Cette rencontre fut inspirée par les principes exposés dans la carte des villes jumelées; elle trouve son précédent dans l'amitié traditionnelle de nos populations et dans leur souche commune, le support naturel dans l'évolution de la civilisation et de la culture, dans la pensée des précurseurs et dans l'ascension des patriotes qui ont construit et cimenté les faits, la vie et l'histoire des Nations, ont confié l'engagement commun de vivre d’une façon pacifique et humaine.
Nous avons en outre l'avantage particulier de fonder notre jumelage non seulement sur la base de principes solennels, mais surtout sur la base d'une époque que nos pères ont vécue ensemble, de rapports sociaux et affectueux qui furent noués entre vos concitoyens et les nôtres, de fait, d'épisodes, qui ont été relatés dans les journaux et dans les documents, et qui, cela se comprend, renouvellent et approfondissent les connaissances.

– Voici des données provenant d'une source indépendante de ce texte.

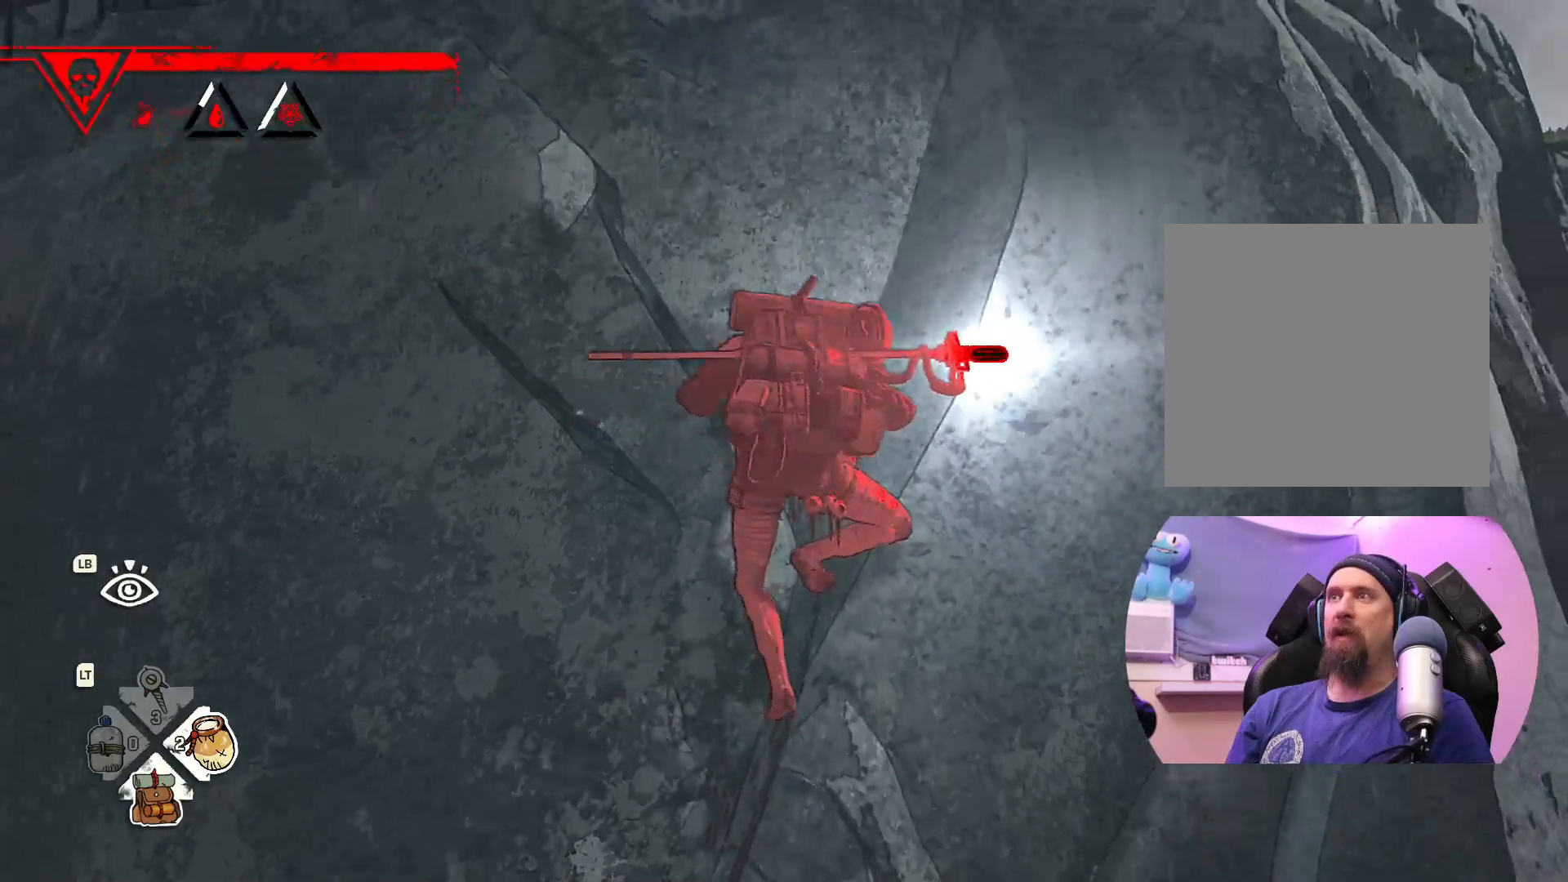
{"buttons": [], "left_stick": "center", "right_stick": "center", "events": []}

C'est avec une satisfaction profonde, Monsieur le Maire et cher collègue, -et je dirais avec une certaine émotion- que je répondis à la lettre du 8 juin 1961, qui me permit de vous adresser la parole pour la première fois : je le faisais au nom de François CASSETTI et je souhaitais que cela devint le lien idéal qui unit à jamais nos deux villes dans la plus affectueuse fraternité.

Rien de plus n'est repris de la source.